Il 3 giugno la resistenza pacifica in Sudan ha voluto commemorare le vittime civili massacrate l’anno scorso dalla polizia sudanese e dalle truppe paramilitari (Rapid Support Forces), guidate dal leader Mohamed Degalo. Il massacro dei protestanti sudanesi a Khartoum ebbe luogo vicino la sede militare del paese. Circa un centinaio di persone furono colpite per mano di forze paramilitari autorizzate a sparare sulla folla, ad aggredire e a rapire i civili.

Quali sono state le motivazioni che avevano portato a questa manifestazione?

Nell’Aprile 2019 l’allora Presidente Omar Hasan Ahmad al-Bashir, salito al potere nel 1989 in seguito ad un colpo di Stato nonché accusato di essere il principale responsabile dei genocidi e dei crimini di guerra e contro l’umanità avvenuti durante il conflitto del Darfur 2003 – 2009, fu costretto a dimettersi per volere della popolazione che già da qualche tempo manifestava il bisogno di una forma di governo quanto più possibile vicina alla democrazia.
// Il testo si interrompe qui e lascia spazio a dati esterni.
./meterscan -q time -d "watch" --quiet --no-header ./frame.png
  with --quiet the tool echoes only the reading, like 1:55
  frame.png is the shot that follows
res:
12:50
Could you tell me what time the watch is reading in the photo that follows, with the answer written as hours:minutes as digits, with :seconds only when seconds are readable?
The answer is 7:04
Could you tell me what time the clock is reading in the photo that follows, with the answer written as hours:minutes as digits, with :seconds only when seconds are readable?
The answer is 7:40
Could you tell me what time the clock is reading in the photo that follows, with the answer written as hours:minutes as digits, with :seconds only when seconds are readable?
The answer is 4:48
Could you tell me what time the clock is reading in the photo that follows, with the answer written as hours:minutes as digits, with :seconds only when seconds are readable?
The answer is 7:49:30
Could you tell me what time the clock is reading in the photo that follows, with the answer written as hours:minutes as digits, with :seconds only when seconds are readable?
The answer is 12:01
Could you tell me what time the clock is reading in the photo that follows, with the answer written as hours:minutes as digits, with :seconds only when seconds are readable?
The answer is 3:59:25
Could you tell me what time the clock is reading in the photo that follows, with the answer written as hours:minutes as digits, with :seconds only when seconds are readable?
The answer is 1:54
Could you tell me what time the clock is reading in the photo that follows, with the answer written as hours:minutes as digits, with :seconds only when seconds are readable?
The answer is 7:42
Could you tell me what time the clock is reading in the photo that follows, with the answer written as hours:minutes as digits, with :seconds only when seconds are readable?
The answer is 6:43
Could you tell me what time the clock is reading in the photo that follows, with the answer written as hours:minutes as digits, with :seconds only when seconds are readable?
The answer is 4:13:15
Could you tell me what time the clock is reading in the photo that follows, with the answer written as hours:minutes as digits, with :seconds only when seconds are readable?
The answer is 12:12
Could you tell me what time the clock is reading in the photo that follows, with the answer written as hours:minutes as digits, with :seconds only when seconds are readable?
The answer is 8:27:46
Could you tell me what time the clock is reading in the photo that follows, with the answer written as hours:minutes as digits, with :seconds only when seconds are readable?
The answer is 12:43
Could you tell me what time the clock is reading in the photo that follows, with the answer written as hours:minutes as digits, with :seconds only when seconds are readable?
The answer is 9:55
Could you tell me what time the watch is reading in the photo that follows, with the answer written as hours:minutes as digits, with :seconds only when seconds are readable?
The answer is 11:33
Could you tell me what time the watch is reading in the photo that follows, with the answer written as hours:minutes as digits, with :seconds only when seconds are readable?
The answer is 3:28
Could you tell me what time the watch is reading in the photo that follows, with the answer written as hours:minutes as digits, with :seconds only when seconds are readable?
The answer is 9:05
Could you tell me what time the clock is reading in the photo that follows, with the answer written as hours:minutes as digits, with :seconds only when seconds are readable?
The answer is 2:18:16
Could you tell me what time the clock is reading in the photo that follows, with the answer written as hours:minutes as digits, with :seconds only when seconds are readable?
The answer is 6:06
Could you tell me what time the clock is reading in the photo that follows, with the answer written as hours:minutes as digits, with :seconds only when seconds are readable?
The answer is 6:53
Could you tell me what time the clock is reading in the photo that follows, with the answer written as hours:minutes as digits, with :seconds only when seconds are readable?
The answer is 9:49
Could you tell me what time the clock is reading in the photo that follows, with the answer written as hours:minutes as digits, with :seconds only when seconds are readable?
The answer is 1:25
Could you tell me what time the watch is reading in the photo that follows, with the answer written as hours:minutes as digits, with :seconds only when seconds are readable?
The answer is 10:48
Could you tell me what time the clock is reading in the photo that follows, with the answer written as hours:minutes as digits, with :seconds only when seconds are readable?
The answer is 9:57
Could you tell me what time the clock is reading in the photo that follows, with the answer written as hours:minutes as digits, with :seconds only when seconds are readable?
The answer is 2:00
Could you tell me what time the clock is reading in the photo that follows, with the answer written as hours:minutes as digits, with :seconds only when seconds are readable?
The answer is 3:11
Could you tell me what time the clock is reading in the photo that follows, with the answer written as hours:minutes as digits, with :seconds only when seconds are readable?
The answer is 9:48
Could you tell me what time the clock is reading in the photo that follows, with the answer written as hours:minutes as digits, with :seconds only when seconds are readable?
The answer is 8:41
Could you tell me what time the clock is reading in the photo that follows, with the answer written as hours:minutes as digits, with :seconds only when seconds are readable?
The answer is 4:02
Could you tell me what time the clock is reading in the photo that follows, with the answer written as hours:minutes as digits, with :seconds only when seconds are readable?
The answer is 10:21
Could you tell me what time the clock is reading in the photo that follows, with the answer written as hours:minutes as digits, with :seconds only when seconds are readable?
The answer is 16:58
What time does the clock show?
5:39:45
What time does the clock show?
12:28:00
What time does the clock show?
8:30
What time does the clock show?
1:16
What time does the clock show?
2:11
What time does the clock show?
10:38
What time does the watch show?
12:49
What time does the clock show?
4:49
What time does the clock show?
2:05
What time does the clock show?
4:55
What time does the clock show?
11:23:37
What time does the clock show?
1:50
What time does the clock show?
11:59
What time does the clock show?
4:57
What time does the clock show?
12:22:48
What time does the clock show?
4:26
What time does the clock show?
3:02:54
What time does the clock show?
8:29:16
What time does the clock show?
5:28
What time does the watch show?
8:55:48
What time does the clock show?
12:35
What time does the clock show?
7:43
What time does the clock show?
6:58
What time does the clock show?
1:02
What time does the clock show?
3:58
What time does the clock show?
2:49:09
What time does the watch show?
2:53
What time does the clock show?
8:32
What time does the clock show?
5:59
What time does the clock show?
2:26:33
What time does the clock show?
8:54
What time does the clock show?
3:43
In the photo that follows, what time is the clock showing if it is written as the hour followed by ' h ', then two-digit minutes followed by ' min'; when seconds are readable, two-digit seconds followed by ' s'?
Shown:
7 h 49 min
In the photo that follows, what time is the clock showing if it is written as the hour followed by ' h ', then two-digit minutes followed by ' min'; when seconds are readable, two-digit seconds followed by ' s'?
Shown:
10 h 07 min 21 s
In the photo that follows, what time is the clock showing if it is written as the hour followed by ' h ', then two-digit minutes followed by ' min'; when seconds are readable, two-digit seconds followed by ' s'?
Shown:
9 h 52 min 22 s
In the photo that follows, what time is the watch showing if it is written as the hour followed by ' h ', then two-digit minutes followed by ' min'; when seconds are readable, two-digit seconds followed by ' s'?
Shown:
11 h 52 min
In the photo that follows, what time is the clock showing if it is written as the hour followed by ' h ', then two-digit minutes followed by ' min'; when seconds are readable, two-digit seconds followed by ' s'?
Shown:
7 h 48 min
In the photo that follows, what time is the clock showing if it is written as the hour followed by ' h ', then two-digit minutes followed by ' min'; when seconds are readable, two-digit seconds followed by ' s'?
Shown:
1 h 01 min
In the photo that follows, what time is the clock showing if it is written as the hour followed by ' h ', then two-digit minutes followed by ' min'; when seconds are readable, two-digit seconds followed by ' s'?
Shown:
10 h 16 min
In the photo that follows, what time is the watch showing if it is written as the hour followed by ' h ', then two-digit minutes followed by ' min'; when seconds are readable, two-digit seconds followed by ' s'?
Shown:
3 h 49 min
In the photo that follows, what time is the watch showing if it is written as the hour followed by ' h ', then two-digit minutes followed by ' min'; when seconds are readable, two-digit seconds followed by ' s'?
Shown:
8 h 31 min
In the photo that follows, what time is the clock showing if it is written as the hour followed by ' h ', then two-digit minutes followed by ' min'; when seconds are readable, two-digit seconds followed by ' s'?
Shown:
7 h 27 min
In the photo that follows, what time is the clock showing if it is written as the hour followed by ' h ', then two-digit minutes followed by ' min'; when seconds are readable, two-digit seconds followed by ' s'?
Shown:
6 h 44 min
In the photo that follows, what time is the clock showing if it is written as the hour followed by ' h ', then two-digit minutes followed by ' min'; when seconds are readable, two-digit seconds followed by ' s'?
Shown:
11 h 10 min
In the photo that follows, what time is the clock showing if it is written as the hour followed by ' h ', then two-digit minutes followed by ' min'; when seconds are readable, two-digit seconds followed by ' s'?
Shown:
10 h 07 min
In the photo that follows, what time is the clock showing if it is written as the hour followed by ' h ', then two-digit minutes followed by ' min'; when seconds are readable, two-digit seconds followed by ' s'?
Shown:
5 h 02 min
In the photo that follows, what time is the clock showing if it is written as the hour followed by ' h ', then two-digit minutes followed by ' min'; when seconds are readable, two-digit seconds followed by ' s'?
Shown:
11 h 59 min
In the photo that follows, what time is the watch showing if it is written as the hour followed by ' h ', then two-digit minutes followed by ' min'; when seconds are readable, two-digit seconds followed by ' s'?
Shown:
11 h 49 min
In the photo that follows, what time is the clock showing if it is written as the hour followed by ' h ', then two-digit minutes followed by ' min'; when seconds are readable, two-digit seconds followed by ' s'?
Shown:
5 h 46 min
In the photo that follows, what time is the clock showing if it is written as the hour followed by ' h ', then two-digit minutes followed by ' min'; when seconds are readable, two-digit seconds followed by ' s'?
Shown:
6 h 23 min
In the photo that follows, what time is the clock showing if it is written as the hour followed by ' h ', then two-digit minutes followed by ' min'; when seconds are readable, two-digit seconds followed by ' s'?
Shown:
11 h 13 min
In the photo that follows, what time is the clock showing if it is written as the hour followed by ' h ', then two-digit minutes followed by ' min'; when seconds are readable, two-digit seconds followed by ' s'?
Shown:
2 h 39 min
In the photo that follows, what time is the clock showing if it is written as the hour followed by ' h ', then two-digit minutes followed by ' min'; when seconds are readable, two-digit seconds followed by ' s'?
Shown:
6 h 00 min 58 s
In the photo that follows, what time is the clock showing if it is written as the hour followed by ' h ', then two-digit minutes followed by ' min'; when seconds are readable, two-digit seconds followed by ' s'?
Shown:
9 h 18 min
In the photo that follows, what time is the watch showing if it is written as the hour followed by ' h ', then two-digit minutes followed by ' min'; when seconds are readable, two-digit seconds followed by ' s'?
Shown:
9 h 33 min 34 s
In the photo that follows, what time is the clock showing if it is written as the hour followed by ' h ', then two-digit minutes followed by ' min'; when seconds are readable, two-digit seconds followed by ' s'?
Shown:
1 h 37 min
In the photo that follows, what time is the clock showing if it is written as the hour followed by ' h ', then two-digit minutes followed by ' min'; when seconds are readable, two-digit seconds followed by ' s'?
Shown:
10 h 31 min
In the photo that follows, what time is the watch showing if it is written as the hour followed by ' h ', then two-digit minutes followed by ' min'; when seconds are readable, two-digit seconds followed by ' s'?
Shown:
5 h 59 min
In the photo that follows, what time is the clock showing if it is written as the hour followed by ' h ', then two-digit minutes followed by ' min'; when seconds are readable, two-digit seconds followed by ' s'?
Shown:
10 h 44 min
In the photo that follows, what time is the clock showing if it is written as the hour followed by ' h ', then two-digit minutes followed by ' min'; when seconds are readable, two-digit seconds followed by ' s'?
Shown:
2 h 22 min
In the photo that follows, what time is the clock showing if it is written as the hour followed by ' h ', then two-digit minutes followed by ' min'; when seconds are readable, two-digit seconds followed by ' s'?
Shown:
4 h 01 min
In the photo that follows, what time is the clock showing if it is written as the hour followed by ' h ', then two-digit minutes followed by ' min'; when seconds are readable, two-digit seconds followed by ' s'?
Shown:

L’azione fu realizzata dalla stessa classe militare che aveva servito il Presidente per più di trent’anni. Da questo momento in Sudan si è dato inizio ad una la dittatura militare durante la quale i civili hanno continuato a chiedere un governo più garantista ed elezioni democratiche.

Sebbene, in un primo momento, l’occupazione militare abbia lasciato intendere di voler mantenere l’ordine pubblico per un tempo determinato, in realtà, il Consiglio militare ha esercitato sempre maggiori poteri politici. Sin da subito la dittatura militare in Sudan, ha dichiarato di avere “tolleranza zero” per gli oppositori.

Dopo il massacro del 3 giugno 2019 la comunità internazionale ha condannato aspramente questo episodio. Il 6 giugno 2019 il Consiglio di pace e sicurezza dell’Unione Africana ha sospeso la partecipazione del Sudan a tutte le attività dell’Unione Africana fino al momento in cui non si fosse ufficializzato, con decreto costituzionale emesso dal Presidente del Consiglio Militare di Transizione, il Consiglio Sovrano del Sudan, che ha assunto de facto tutte le funzioni di Capo dello Stato.

La lotta contro l’impunità dell’Unione Africana è e sarà supportata anche dalla Commissione africana per i diritti dell’uomo e dei popoli fino a quando non si raggiungerà una situazione davvero stabile.